Rising home prices may also have an impact on the presidential election. In a race where each side believes only its guy can properly steward the U.S. economy, about 52% of homeowners and renters say housing affordability will be a factor in how they vote in November, according to a Redfin report released earlier this month.
“While the economy is strong on paper, a lot of families aren’t feeling the benefits because they’re struggling to afford the house they want or already live in,” Daryl Fairweather, Redfin’s chief economist, said in prepared comments on the report. “As a result, many feel stuck, unable to make their desired moves and life upgrades.”
Malliaris said he’s seen the resentment, though he didn’t connect it to the presidential race. “Younger people in their late 20s and 30s feel that while their parents and grandparents were able to buy reasonably priced homes,” he said, “they cannot.”
To them, he has some advice: Be patient. “At some point, these older homeowners, people like me, will have to let go of those homes,” Malliaris said. The rising generation is smaller in number than the baby boomers, he noted, so “in terms of demand, these younger buyers will be in a good position.”
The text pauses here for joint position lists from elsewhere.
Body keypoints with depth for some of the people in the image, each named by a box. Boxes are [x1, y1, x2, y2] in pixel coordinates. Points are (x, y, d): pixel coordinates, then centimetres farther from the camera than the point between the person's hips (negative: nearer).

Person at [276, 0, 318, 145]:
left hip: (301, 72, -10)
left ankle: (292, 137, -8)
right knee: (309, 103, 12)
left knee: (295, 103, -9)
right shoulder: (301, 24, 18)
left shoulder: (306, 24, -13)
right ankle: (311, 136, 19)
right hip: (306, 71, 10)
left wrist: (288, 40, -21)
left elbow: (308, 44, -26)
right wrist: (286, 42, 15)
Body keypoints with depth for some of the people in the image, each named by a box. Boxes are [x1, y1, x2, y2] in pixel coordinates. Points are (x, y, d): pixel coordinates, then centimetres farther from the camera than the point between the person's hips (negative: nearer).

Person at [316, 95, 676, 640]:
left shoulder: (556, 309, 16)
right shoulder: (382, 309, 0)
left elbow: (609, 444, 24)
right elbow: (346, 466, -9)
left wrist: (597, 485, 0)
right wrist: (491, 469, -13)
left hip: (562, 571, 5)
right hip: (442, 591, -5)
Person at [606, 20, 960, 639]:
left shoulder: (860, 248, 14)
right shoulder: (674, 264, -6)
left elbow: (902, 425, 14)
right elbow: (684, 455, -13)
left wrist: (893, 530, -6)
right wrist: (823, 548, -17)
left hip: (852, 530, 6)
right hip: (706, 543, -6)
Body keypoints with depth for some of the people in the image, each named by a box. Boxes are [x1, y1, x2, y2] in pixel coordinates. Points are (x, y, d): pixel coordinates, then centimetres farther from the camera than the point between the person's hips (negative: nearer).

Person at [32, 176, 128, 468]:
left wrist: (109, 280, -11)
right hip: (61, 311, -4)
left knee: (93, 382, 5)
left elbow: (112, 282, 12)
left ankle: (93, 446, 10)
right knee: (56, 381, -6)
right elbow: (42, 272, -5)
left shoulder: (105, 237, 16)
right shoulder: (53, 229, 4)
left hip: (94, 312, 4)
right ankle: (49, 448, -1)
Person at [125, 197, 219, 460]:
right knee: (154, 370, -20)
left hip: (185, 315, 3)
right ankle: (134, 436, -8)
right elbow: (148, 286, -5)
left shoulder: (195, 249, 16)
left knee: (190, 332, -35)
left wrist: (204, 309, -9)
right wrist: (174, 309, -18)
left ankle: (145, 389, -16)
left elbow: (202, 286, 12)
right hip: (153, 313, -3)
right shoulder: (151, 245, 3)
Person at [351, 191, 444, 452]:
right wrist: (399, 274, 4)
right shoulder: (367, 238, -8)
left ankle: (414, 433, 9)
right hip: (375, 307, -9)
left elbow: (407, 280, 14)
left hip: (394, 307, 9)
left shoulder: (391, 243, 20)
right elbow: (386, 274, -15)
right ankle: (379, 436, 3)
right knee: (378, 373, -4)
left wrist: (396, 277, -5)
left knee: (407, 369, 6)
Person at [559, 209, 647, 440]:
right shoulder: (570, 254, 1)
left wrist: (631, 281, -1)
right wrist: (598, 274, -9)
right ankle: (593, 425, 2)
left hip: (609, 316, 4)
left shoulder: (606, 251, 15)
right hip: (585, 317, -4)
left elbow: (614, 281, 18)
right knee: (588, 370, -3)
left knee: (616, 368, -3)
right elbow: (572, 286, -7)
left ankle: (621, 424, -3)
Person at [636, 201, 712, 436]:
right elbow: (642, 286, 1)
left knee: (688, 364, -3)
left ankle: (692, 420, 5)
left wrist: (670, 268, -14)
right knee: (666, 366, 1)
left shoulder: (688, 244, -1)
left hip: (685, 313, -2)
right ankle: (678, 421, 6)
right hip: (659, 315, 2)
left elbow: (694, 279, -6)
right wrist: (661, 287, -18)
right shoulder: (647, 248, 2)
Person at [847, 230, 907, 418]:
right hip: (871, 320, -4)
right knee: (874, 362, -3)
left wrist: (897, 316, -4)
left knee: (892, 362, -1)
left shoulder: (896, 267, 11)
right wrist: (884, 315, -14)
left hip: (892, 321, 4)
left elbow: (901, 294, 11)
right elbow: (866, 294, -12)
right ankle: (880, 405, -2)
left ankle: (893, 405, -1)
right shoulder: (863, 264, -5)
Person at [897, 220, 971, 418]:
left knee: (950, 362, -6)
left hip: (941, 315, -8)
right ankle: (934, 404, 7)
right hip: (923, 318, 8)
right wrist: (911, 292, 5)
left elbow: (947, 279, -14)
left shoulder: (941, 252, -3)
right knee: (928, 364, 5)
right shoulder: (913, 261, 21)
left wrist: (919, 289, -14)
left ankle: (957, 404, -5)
Silver said buyers who’ve faced ever-higher prices have at least two rationales for going ahead rather than sitting the market out. One: “They’re making money” and believe, especially after COVID shifted what we need from a home, that spending that money to get the house they want is smart. Two: While it’s startling to see interest rates rise higher than they’ve been since the dawn of the 21st century, it’s congealed into normalcy.
“These are the rates now,” Silver said.
How much more expensive are homes now, four years after COVID changed everything? According to data from Illinois Realtors, the metro-area median home price was $320,000 in February, traditionally one of the weakest months in our cold-climate market. Prior to the COVID era, the metro-area median never went higher than $265,000, even during the fast and furious summer months, when prices are usually the highest of the year.
The data for the city looks different. The February median price in Chicago, $330,000, is not so far above is pre-pandemic levels. The median price was $315,000 or more in summer months in both 2018 and 2019.
These are just a few of the data points that show Chicago-area home prices have been defying gravity. There are others, including a map from ResiClub that shows home prices have flattened or gone down since their 2022 peak but have risen in all Chicago-area counties, as well as those in northwest Indiana and southeast Wisconsin.
The causes include:
• The region’s long-term affordability relative to other big metros
• Homeowners uninterested in selling because they have mortgages with pandemic-era interest rates, as little as half the rate they’d get now
• A low inventory of homes for sale when buyers still need to buy because of lifecycle reasons like marriage, children and divorce
• Prices that never rose to bubbly levels and as a result haven’t gone slack
• High employment figures that breed buying power
Along with all of those, there’s “optimism,” Malliaris said. Pessimism swept in when both interest rates and talk of a recession were rising, Malliaris says, but “what’s currently moving the housing market is optimism that the U.S. economy will most likely avoid a hard landing.”